____ INPUT MATERIAL

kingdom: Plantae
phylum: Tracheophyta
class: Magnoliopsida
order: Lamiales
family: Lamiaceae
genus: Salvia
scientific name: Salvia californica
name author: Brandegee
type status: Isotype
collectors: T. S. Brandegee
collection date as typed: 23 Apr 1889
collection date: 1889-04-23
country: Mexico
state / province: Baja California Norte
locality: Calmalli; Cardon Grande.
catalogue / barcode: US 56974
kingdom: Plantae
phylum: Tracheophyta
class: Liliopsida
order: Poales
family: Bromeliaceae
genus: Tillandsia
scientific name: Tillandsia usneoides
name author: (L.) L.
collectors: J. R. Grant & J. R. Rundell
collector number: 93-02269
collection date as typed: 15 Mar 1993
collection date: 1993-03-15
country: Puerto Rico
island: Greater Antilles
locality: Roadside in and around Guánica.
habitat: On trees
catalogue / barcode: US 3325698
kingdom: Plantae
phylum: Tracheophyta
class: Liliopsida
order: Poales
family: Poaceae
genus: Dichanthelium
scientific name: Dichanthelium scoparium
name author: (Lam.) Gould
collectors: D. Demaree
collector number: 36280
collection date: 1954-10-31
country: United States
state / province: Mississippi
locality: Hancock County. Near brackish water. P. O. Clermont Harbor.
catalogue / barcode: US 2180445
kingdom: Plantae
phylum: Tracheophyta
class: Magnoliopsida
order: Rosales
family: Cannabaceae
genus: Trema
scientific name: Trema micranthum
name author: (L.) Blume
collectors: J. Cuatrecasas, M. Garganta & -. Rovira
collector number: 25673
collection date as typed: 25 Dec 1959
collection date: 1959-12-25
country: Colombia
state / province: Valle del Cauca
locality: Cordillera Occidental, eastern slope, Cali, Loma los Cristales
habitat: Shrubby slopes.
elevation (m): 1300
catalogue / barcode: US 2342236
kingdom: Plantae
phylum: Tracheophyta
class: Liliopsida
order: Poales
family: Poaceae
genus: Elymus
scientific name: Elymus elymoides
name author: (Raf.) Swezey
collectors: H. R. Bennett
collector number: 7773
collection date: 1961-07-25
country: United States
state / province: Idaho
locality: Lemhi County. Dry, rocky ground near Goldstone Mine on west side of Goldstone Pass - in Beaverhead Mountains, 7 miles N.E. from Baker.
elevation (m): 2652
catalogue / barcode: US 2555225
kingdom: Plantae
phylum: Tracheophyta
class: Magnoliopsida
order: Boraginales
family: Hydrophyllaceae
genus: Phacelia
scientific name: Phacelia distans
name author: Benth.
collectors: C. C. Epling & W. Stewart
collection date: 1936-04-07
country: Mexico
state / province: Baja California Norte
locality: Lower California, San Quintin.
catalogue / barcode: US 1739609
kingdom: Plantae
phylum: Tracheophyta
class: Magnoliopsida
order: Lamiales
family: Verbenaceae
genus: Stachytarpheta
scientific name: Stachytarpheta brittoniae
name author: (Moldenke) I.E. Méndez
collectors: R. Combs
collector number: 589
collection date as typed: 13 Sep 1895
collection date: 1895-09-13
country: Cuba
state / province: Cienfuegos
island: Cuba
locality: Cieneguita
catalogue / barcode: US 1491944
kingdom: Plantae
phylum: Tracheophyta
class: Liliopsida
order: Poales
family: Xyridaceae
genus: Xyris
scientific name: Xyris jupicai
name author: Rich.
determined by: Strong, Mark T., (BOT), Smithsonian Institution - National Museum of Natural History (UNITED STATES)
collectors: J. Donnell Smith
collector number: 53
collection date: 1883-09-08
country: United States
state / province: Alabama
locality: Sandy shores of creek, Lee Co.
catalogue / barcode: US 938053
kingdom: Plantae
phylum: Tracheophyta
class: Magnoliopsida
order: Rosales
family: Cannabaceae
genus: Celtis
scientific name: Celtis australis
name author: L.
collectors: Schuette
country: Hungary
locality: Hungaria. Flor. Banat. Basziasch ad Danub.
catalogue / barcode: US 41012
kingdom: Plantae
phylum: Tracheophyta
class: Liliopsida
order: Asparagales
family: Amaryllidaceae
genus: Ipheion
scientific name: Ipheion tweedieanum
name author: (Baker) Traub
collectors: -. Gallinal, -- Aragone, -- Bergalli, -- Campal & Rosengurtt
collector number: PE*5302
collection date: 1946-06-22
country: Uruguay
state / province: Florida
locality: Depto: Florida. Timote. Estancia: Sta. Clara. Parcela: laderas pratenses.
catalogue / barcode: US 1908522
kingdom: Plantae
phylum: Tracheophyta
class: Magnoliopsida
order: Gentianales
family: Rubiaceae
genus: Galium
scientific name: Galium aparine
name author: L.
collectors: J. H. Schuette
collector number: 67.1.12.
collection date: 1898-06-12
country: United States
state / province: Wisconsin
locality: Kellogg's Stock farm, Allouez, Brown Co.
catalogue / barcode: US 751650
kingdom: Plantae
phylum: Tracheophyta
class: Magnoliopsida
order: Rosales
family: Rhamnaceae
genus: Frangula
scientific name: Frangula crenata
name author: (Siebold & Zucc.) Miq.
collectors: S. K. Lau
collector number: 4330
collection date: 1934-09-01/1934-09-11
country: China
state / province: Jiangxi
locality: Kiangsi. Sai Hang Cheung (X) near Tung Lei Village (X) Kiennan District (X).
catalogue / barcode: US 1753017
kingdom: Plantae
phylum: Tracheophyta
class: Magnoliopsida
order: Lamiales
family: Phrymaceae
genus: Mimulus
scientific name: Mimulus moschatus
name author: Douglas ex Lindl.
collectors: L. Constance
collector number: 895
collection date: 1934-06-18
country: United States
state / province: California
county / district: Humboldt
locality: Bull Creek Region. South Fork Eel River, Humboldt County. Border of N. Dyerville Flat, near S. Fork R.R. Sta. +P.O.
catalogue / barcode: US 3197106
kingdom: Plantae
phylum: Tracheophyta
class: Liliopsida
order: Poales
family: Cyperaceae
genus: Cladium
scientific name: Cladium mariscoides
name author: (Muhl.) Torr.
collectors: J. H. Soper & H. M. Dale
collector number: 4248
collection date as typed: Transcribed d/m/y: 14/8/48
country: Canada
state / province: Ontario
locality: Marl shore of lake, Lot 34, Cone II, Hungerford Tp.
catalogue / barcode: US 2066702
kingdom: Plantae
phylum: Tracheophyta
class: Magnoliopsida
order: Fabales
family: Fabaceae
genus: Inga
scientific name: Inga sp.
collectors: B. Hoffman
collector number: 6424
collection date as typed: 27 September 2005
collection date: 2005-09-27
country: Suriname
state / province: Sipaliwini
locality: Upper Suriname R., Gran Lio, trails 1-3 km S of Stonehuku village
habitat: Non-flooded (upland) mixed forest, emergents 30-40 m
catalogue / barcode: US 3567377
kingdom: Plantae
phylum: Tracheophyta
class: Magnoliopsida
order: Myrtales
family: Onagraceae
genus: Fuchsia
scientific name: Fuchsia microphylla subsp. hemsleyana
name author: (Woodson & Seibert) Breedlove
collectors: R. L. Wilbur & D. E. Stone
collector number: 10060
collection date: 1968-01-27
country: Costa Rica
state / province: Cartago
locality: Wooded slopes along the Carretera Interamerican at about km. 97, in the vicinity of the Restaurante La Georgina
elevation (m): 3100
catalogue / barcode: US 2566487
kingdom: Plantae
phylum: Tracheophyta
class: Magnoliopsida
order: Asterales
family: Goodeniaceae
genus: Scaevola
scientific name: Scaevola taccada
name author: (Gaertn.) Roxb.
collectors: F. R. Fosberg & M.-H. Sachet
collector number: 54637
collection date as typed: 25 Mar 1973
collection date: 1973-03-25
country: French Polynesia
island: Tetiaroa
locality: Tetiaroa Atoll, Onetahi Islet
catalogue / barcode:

________

STATED TASK:
Reproduce every line of the material above verbatim, from beginning to end.

IN RESPONSE:
kingdom: Plantae
phylum: Tracheophyta
class: Magnoliopsida
order: Lamiales
family: Lamiaceae
genus: Salvia
scientific name: Salvia californica
name author: Brandegee
type status: Isotype
collectors: T. S. Brandegee
collection date as typed: 23 Apr 1889
collection date: 1889-04-23
country: Mexico
state / province: Baja California Norte
locality: Calmalli; Cardon Grande.
catalogue / barcode: US 56974
kingdom: Plantae
phylum: Tracheophyta
class: Liliopsida
order: Poales
family: Bromeliaceae
genus: Tillandsia
scientific name: Tillandsia usneoides
name author: (L.) L.
collectors: J. R. Grant & J. R. Rundell
collector number: 93-02269
collection date as typed: 15 Mar 1993
collection date: 1993-03-15
country: Puerto Rico
island: Greater Antilles
locality: Roadside in and around Guánica.
habitat: On trees
catalogue / barcode: US 3325698
kingdom: Plantae
phylum: Tracheophyta
class: Liliopsida
order: Poales
family: Poaceae
genus: Dichanthelium
scientific name: Dichanthelium scoparium
name author: (Lam.) Gould
collectors: D. Demaree
collector number: 36280
collection date: 1954-10-31
country: United States
state / province: Mississippi
locality: Hancock County. Near brackish water. P. O. Clermont Harbor.
catalogue / barcode: US 2180445
kingdom: Plantae
phylum: Tracheophyta
class: Magnoliopsida
order: Rosales
family: Cannabaceae
genus: Trema
scientific name: Trema micranthum
name author: (L.) Blume
collectors: J. Cuatrecasas, M. Garganta & -. Rovira
collector number: 25673
collection date as typed: 25 Dec 1959
collection date: 1959-12-25
country: Colombia
state / province: Valle del Cauca
locality: Cordillera Occidental, eastern slope, Cali, Loma los Cristales
habitat: Shrubby slopes.
elevation (m): 1300
catalogue / barcode: US 2342236
kingdom: Plantae
phylum: Tracheophyta
class: Liliopsida
order: Poales
family: Poaceae
genus: Elymus
scientific name: Elymus elymoides
name author: (Raf.) Swezey
collectors: H. R. Bennett
collector number: 7773
collection date: 1961-07-25
country: United States
state / province: Idaho
locality: Lemhi County. Dry, rocky ground near Goldstone Mine on west side of Goldstone Pass - in Beaverhead Mountains, 7 miles N.E. from Baker.
elevation (m): 2652
catalogue / barcode: US 2555225
kingdom: Plantae
phylum: Tracheophyta
class: Magnoliopsida
order: Boraginales
family: Hydrophyllaceae
genus: Phacelia
scientific name: Phacelia distans
name author: Benth.
collectors: C. C. Epling & W. Stewart
collection date: 1936-04-07
country: Mexico
state / province: Baja California Norte
locality: Lower California, San Quintin.
catalogue / barcode: US 1739609
kingdom: Plantae
phylum: Tracheophyta
class: Magnoliopsida
order: Lamiales
family: Verbenaceae
genus: Stachytarpheta
scientific name: Stachytarpheta brittoniae
name author: (Moldenke) I.E. Méndez
collectors: R. Combs
collector number: 589
collection date as typed: 13 Sep 1895
collection date: 1895-09-13
country: Cuba
state / province: Cienfuegos
island: Cuba
locality: Cieneguita
catalogue / barcode: US 1491944
kingdom: Plantae
phylum: Tracheophyta
class: Liliopsida
order: Poales
family: Xyridaceae
genus: Xyris
scientific name: Xyris jupicai
name author: Rich.
determined by: Strong, Mark T., (BOT), Smithsonian Institution - National Museum of Natural History (UNITED STATES)
collectors: J. Donnell Smith
collector number: 53
collection date: 1883-09-08
country: United States
state / province: Alabama
locality: Sandy shores of creek, Lee Co.
catalogue / barcode: US 938053
kingdom: Plantae
phylum: Tracheophyta
class: Magnoliopsida
order: Rosales
family: Cannabaceae
genus: Celtis
scientific name: Celtis australis
name author: L.
collectors: Schuette
country: Hungary
locality: Hungaria. Flor. Banat. Basziasch ad Danub.
catalogue / barcode: US 41012
kingdom: Plantae
phylum: Tracheophyta
class: Liliopsida
order: Asparagales
family: Amaryllidaceae
genus: Ipheion
scientific name: Ipheion tweedieanum
name author: (Baker) Traub
collectors: -. Gallinal, -- Aragone, -- Bergalli, -- Campal & Rosengurtt
collector number: PE*5302
collection date: 1946-06-22
country: Uruguay
state / province: Florida
locality: Depto: Florida. Timote. Estancia: Sta. Clara. Parcela: laderas pratenses.
catalogue / barcode: US 1908522
kingdom: Plantae
phylum: Tracheophyta
class: Magnoliopsida
order: Gentianales
family: Rubiaceae
genus: Galium
scientific name: Galium aparine
name author: L.
collectors: J. H. Schuette
collector number: 67.1.12.
collection date: 1898-06-12
country: United States
state / province: Wisconsin
locality: Kellogg's Stock farm, Allouez, Brown Co.
catalogue / barcode: US 751650
kingdom: Plantae
phylum: Tracheophyta
class: Magnoliopsida
order: Rosales
family: Rhamnaceae
genus: Frangula
scientific name: Frangula crenata
name author: (Siebold & Zucc.) Miq.
collectors: S. K. Lau
collector number: 4330
collection date: 1934-09-01/1934-09-11
country: China
state / province: Jiangxi
locality: Kiangsi. Sai Hang Cheung (X) near Tung Lei Village (X) Kiennan District (X).
catalogue / barcode: US 1753017
kingdom: Plantae
phylum: Tracheophyta
class: Magnoliopsida
order: Lamiales
family: Phrymaceae
genus: Mimulus
scientific name: Mimulus moschatus
name author: Douglas ex Lindl.
collectors: L. Constance
collector number: 895
collection date: 1934-06-18
country: United States
state / province: California
county / district: Humboldt
locality: Bull Creek Region. South Fork Eel River, Humboldt County. Border of N. Dyerville Flat, near S. Fork R.R. Sta. +P.O.
catalogue / barcode: US 3197106
kingdom: Plantae
phylum: Tracheophyta
class: Liliopsida
order: Poales
family: Cyperaceae
genus: Cladium
scientific name: Cladium mariscoides
name author: (Muhl.) Torr.
collectors: J. H. Soper & H. M. Dale
collector number: 4248
collection date as typed: Transcribed d/m/y: 14/8/48
country: Canada
state / province: Ontario
locality: Marl shore of lake, Lot 34, Cone II, Hungerford Tp.
catalogue / barcode: US 2066702
kingdom: Plantae
phylum: Tracheophyta
class: Magnoliopsida
order: Fabales
family: Fabaceae
genus: Inga
scientific name: Inga sp.
collectors: B. Hoffman
collector number: 6424
collection date as typed: 27 September 2005
collection date: 2005-09-27
country: Suriname
state / province: Sipaliwini
locality: Upper Suriname R., Gran Lio, trails 1-3 km S of Stonehuku village
habitat: Non-flooded (upland) mixed forest, emergents 30-40 m
catalogue / barcode: US 3567377
kingdom: Plantae
phylum: Tracheophyta
class: Magnoliopsida
order: Myrtales
family: Onagraceae
genus: Fuchsia
scientific name: Fuchsia microphylla subsp. hemsleyana
name author: (Woodson & Seibert) Breedlove
collectors: R. L. Wilbur & D. E. Stone
collector number: 10060
collection date: 1968-01-27
country: Costa Rica
state / province: Cartago
locality: Wooded slopes along the Carretera Interamerican at about km. 97, in the vicinity of the Restaurante La Georgina
elevation (m): 3100
catalogue / barcode: US 2566487
kingdom: Plantae
phylum: Tracheophyta
class: Magnoliopsida
order: Asterales
family: Goodeniaceae
genus: Scaevola
scientific name: Scaevola taccada
name author: (Gaertn.) Roxb.
collectors: F. R. Fosberg & M.-H. Sachet
collector number: 54637
collection date as typed: 25 Mar 1973
collection date: 1973-03-25
country: French Polynesia
island: Tetiaroa
locality: Tetiaroa Atoll, Onetahi Islet
catalogue / barcode:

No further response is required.